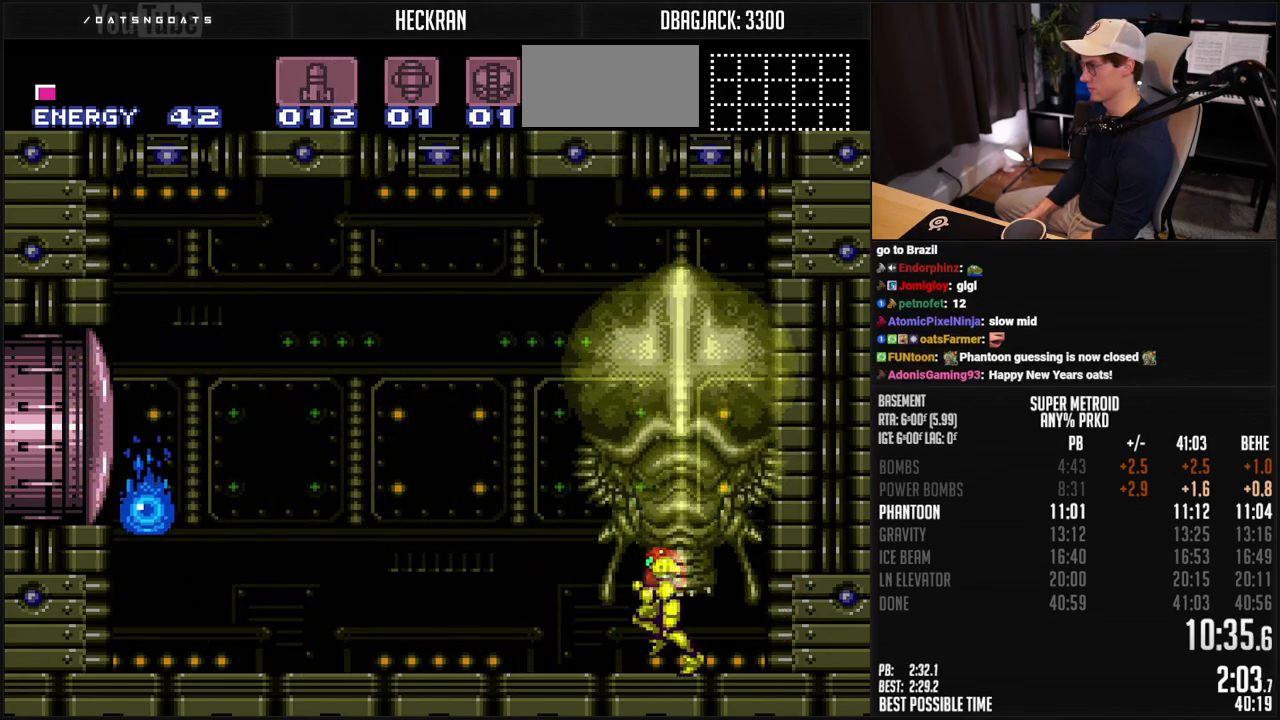
{"buttons": ["A", "DPAD_LEFT"], "events": [[17, "DPAD_LEFT", "up"], [267, "X", "down"], [301, "A", "down"], [301, "X", "up"], [418, "DPAD_LEFT", "down"]]}
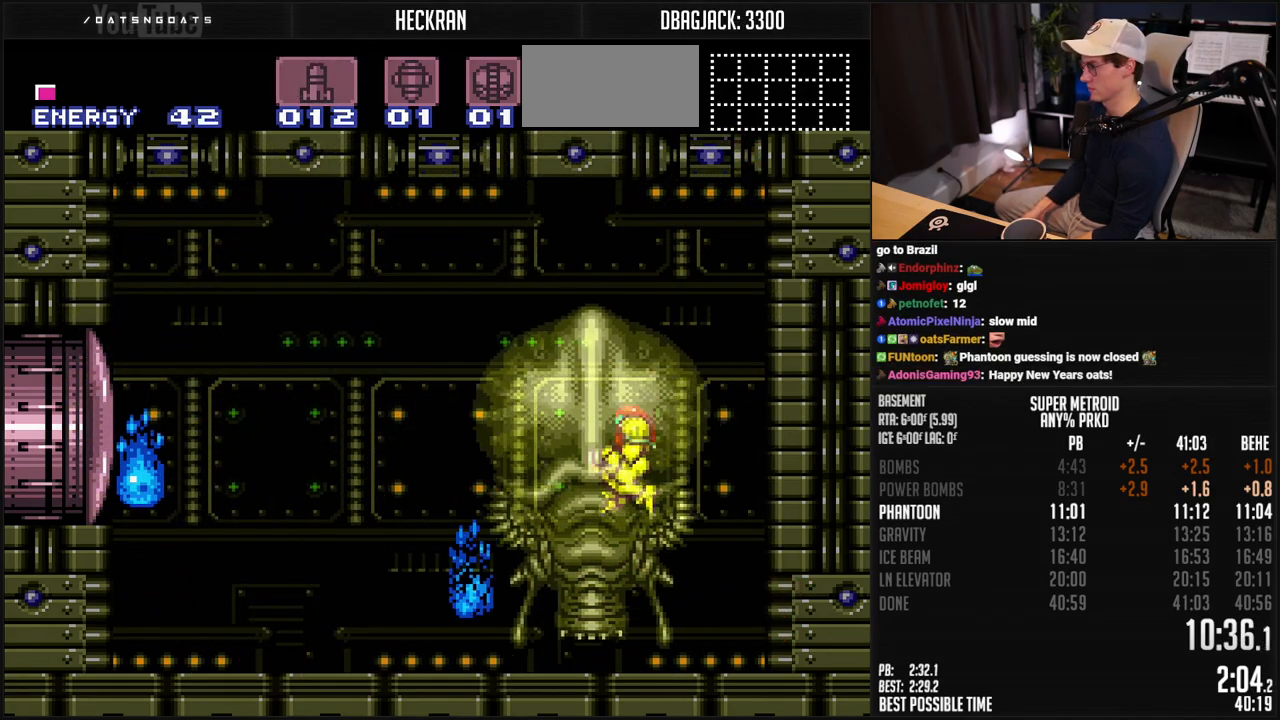
{"buttons": ["B", "DPAD_LEFT"], "events": [[34, "X", "down"], [84, "A", "up"], [100, "X", "up"], [267, "X", "down"], [334, "X", "up"], [418, "B", "down"]]}
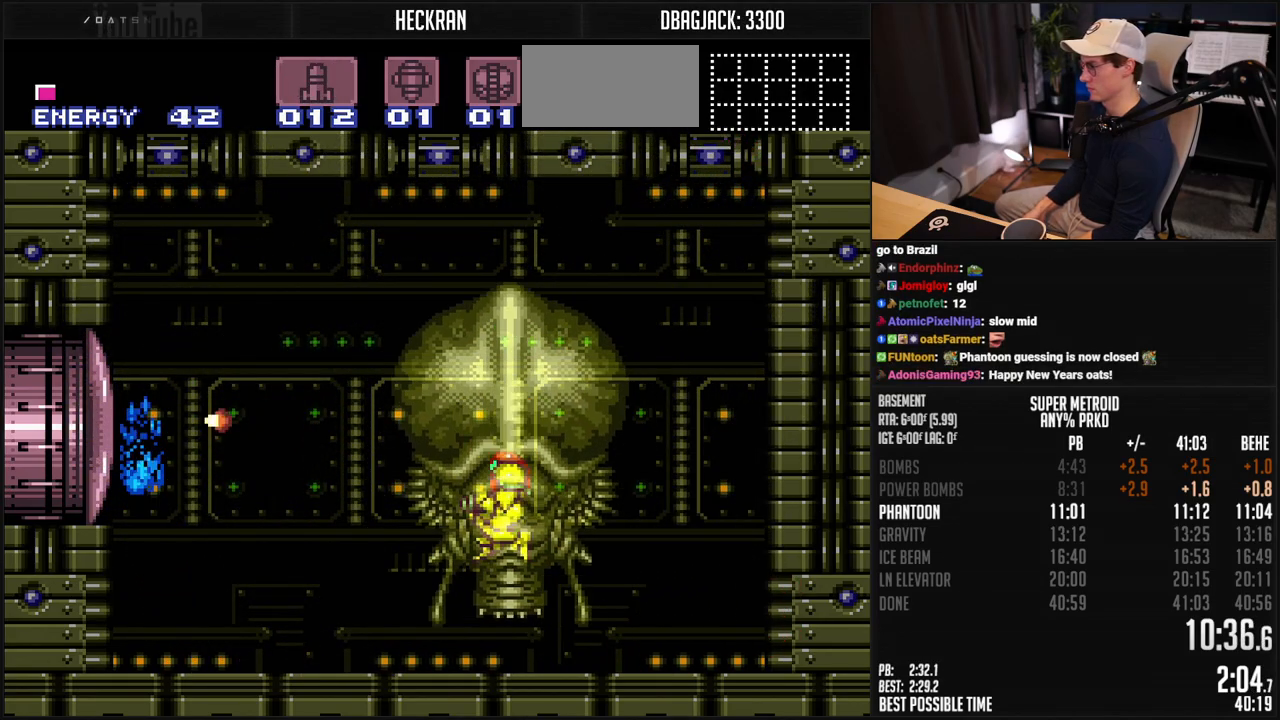
{"buttons": ["A", "B", "DPAD_LEFT"], "events": [[217, "L1", "down"], [334, "L1", "up"], [384, "L1", "down"], [451, "L1", "up"], [485, "A", "down"]]}
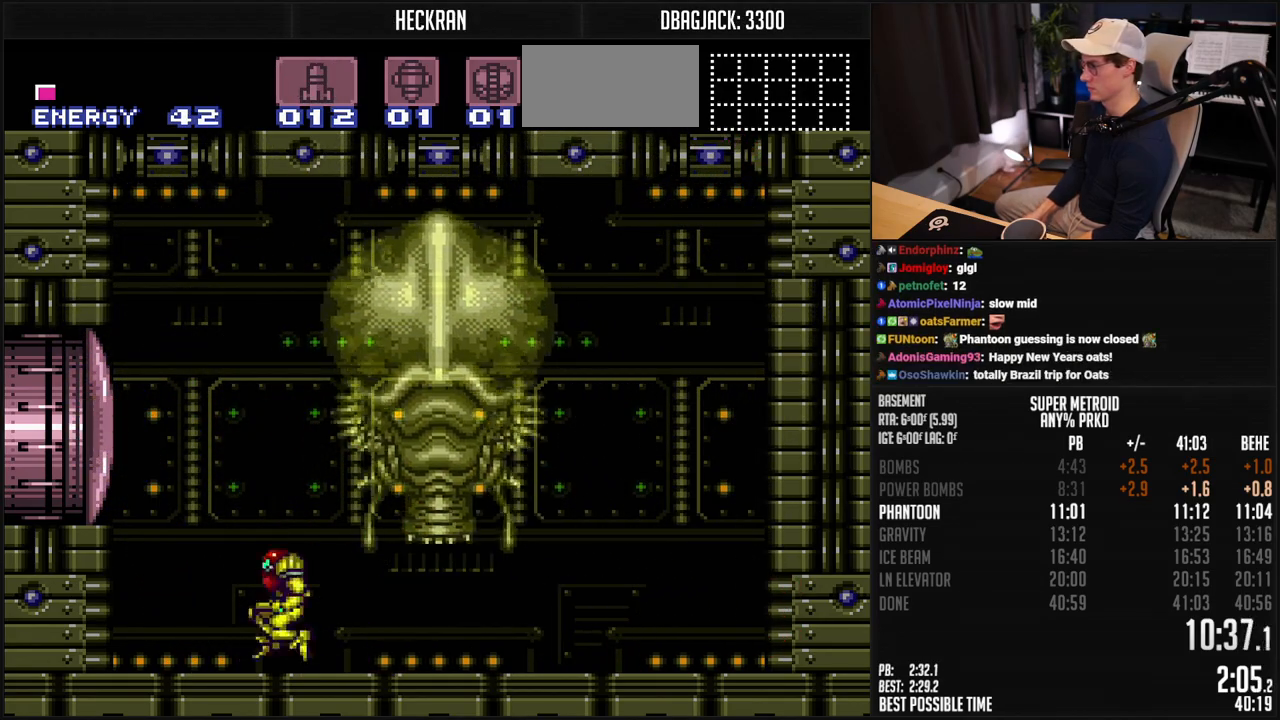
{"buttons": ["R1"], "events": [[50, "A", "up"], [50, "DPAD_LEFT", "up"], [67, "B", "up"], [67, "DPAD_RIGHT", "down"], [134, "B", "down"], [184, "B", "up"], [217, "DPAD_RIGHT", "up"], [217, "R1", "down"]]}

» **BRIEF**
Go through the listing above and quote it exactly, apart from its images.

» **TASK RESULT**
{"buttons": ["A", "DPAD_LEFT"], "events": [[17, "DPAD_LEFT", "up"], [267, "X", "down"], [301, "A", "down"], [301, "X", "up"], [418, "DPAD_LEFT", "down"]]}
{"buttons": ["B", "DPAD_LEFT"], "events": [[34, "X", "down"], [84, "A", "up"], [100, "X", "up"], [267, "X", "down"], [334, "X", "up"], [418, "B", "down"]]}
{"buttons": ["A", "B", "DPAD_LEFT"], "events": [[217, "L1", "down"], [334, "L1", "up"], [384, "L1", "down"], [451, "L1", "up"], [485, "A", "down"]]}
{"buttons": ["R1"], "events": [[50, "A", "up"], [50, "DPAD_LEFT", "up"], [67, "B", "up"], [67, "DPAD_RIGHT", "down"], [134, "B", "down"], [184, "B", "up"], [217, "DPAD_RIGHT", "up"], [217, "R1", "down"]]}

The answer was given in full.